■ **EXERCISE INSTRUCTIONS**:
[A] Duplicate word for word the stretch of the food-sampling passage that starts with the words containing "About 3/4 of" and runs through "well thought out.".
[B] Write the next part of the food-sampling passage, picking up right after its final sentence.

■ **TEXT BLOCK**:
"""

Most of the people were pretty friendly, but there were some  serious vegans out there.  Those folks were so militant, it was kind of off-putting.  Eating is such a big part of life that it should be fun.  But the real militants were the folks guarding the trash bins.  For those of you who haven't been in the Pacific Northwest for awhile, folks around here take garbage very seriously. There is landfill (bad!), recycle (better) and composting (yay!!!).  Your job is to figure out which of these things your garbage is.  Today, there were trash harpies manning each of the trash stations.  These creatures would swoop out of nowhere, screeching mercilessly, smacking hands away from potentially misplaced refuse.  Most of the waste from today's event came from the paper cups, tasting spoons and other containers used to sample the products.  Since all of these were paper that food had touched, they go into the composting bin.  I kid you not: every time I started to throw one of these containers into the compost bin, a harpy examined the materials in my hand before graciously allowing me to dispose of my refuse.  Yowza!

About 3/4 of our way through the vendors, I noticed a distinct gurgling sound coming from somewhere below my belly button.  Luckily, restrooms were near and plentiful, because it seemed that cleansing had begun.  Who knew that trying 59 samples of seeds, whole grains, veggie super powders and beans would be so good for you?  If by "good for you" you mean able to empty one's colon in about 3 seconds.  Hmmm.  Perhaps this was not well thought out.

"""

■ **SUPPLIED INFORMATION**:
"""

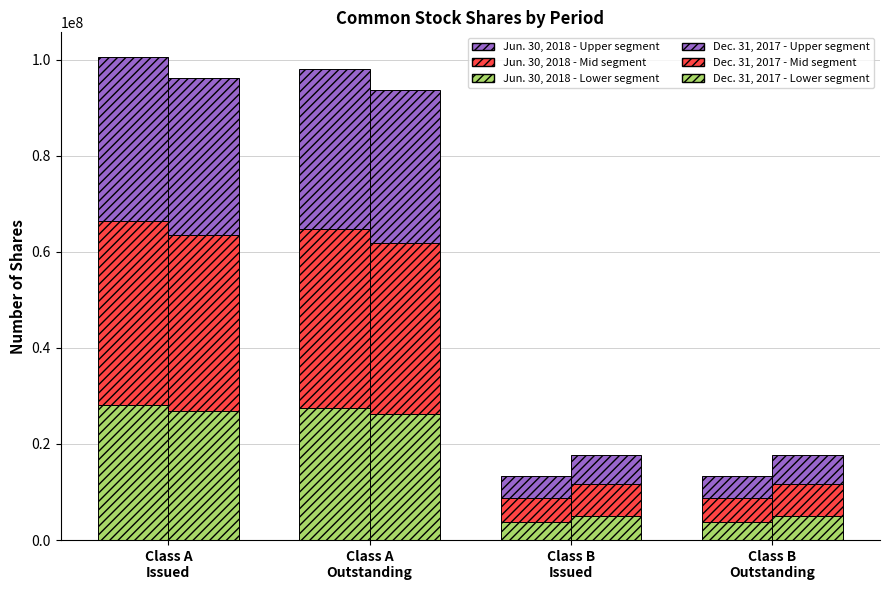

Reading right to left, what are all the values shown in this chart?

Jun 2018 - Lower: Class B
Outstanding=3728877.3	Class B
Issued=3728877.3	Class A
Outstanding=27422582.0	Class A
Issued=28178532.2
Jun 2018 - Mid: Class B
Outstanding=5060619.2	Class B
Issued=5060619.2	Class A
Outstanding=37216361.3	Class A
Issued=38242293.7
Jun 2018 - Upper: Class B
Outstanding=4527922.5	Class B
Issued=4527922.5	Class A
Outstanding=33298849.6	Class A
Issued=34216789.1
Dec 2017 - Lower: Class B
Outstanding=4946830.3	Class B
Issued=4946830.3	Class A
Outstanding=26219552.8	Class A
Issued=26952477.2
Dec 2017 - Mid: Class B
Outstanding=6713555.4	Class B
Issued=6713555.4	Class A
Outstanding=35583678.8	Class A
Issued=36578361.9
Dec 2017 - Upper: Class B
Outstanding=6006865.3	Class B
Issued=6006865.3	Class A
Outstanding=31838028.4	Class A
Issued=32728008.0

"""

■ **ANSWERS BY ITEM NUMBER**:
[A]
About 3/4 of our way through the vendors, I noticed a distinct gurgling sound coming from somewhere below my belly button.  Luckily, restrooms were near and plentiful, because it seemed that cleansing had begun.  Who knew that trying 59 samples of seeds, whole grains, veggie super powders and beans would be so good for you?  If by "good for you" you mean able to empty one's colon in about 3 seconds.  Hmmm.  Perhaps this was not well thought out.

[B]
Feeling better after my bio-break, we finished the last few booths and made out way over to the theater. Before the show, I took a quick pit stop and found that the cleansing cycle was still on.  Someone forgot to turn it off, I guess.  No worries.  I went in to see the play, and at one point in the plot, our hero gets poisoned, causing him to have extreme stomach cramps.  While he was writhing on the stage, I was writhing in my seat... wishing for death or intermission, whichever allowed me to stop the madness.  Well, I won't share any more; this has already gone deep into TMI territory.  Let's just suffice it to say that any snarky comments I may have made in today's blog were more than paid for in the Revenge of the Vegans.

On a side note, dinner was a grilled cheese sandwich and part of a can of ginger ale.  Both are on the do not eat list, but darn it, my stomach was begging me.  Of course, I'm not 100% sure of the wisdom of eating the sandwich on Dave's Killer Bread (made with loads of whole grains and seeds), but hopefully the cheese will counter all of the cleansing agents I consumed today.